糖質とは、食事に含まれる糖質の摂取量を制限する食事方法です。ダイエットや筋力増強などの目的で一般人からアスリートまで、幅広く用いられ糖質制限が御こなれています。

糖質制限では、1食あたりの糖質量を20~40g程度に抑えるのが望ましいと考えられています。

糖質制限ではお肉なども気兼ねなく食べられることから、近年特にダイエットを目的として行う人が増えています。

糖質制限のメリット

糖質制限のメリットは大きく2つあります。

  • 脂肪がつきにくくなる
  • 不要な水分が排出される

糖質とは、糖を最小の単位に分解したものです。食事をした際、食べ物に含まれる糖質が多いと血糖値が上昇し、必要以上の量を脂肪として蓄えようと働きます。しかし、糖質の少ない食事を摂ると、血糖値は急上昇せず、必要なエネルギーだけを使用し、脂肪として定着することを防いでくれます。

また、糖質制限をして体内のブドウ糖が不足すると、体内でグリコーゲンと結合しているブドウ糖を分解・使用しようと働きます。その際、グリコーゲンと共に結合した水分が分解・排出され、体重低下やむくみ解消などにも繋がります。

糖質制限のデメリット

糖質は、人間に必要不可欠な栄養素です。そのため、極端な制限を行うとデメリットが発生してしまうこともあるでしょう。

  • 筋肉量が低下してしまう
  • 代謝が低下してしまう
  • 肌荒れや体調不良などが起きてしまう

体内の糖質が不足すると、人体は筋肉や骨などを分解してエネルギーを作ろうとします。筋肉がエネルギーに分解されて減ってしまうと、代謝が低下し太りやすい体になってしまう恐れもあるでしょう。

また、代謝が低下することで免疫力の低下や肌荒れ、疲労感などを感じてしまう場合もあります。

糖質制限はあくまで適切な方法に従い、人体が活動する際に必要不可欠な糖質量を摂取しつつ行う必要があります。

【糖質制限では白米と玄米どっちがいい?】主食に含まれている糖質

主食に含まれている糖質
玄米 白米
カロリー 152kcal 156kcal
たんぱく質 2.8g 2.5g
炭水化物 35.6g 37.1g
食物繊維総量 1.4g 0.3g

白米と玄米の違いは、なんといっても色の違いです。

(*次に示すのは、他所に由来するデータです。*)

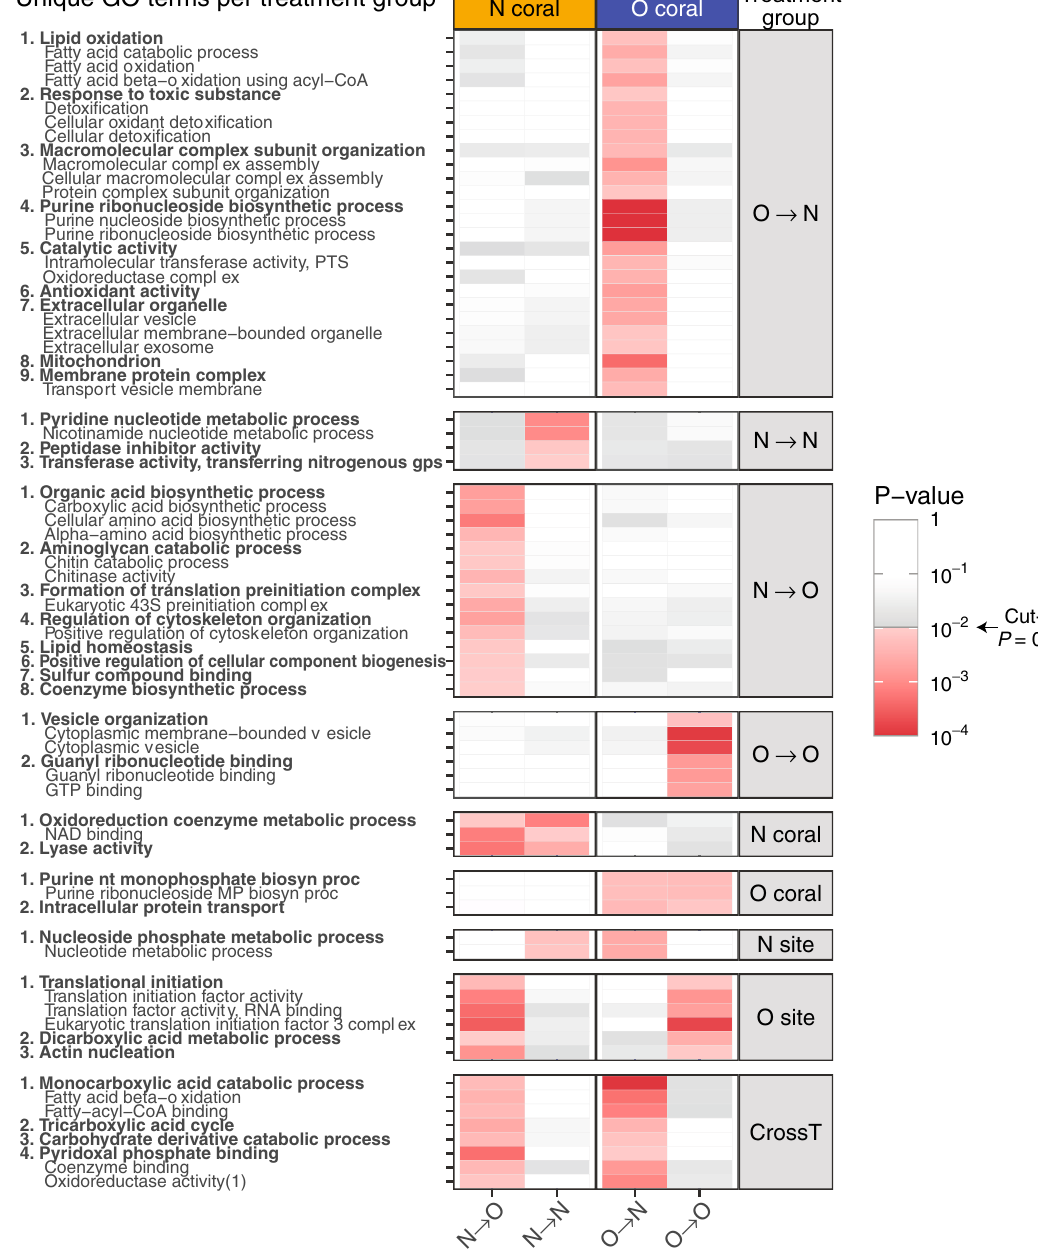
Figure 4. Enriched GO terms uniquely identified to specific treatment groups. Treatment groups are shown in the right column (e.g. N-coral = N-corals at both sites, N-site = N- and O-corals at N-site, CrossT = cross transplantation). The heat-map represents P -values for the associated GO terms. The GO terms are grouped by the parent–child terms with the most parent term in bold (for values, see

白米はその名の通り白っぽく、玄米はベージュ系の色味です。玄米は白い胚乳を包んでいる層を残しながら精米しているため茶色く発色しています。
また、玄米は胚乳以外の層も残している分、糠層や果皮などに含まれている栄養素もそのまま残っており、白米よりも食物繊維やビタミンなどの豊富さなどの違いもあります。

基本的な栄養成分についても、玄米の方が栄養価などが高いと言えるでしょう。

糖質は【炭水化物ー食物繊維=糖質】の計算式で算出できます。

  • 玄米の場合
  • (炭水化物)35.6gー(食物繊維)1.4g=(糖質)34.2g

  • 白米の場合
  • (炭水化物)37.1gー(食物繊維)0.3g=(糖質)36.8g

玄米(100gあたり) 白米(100gあたり)
糖質量 34.2g 36.8g

主食としては、玄米の方が低糖質である事が分かります。

糖質制限で玄米を主食にするメリット

糖質制限に玄米を食べるメリット

食べたいものを我慢したり運動量を増やしたり、何かと負担が多い糖質制限。玄米にはそんな糖質制限の悩みを軽減する効果がたくさんあります。主食を白米から玄米に変えるだけで糖質の摂取量が減り、糖質制限を楽に進められるようになります。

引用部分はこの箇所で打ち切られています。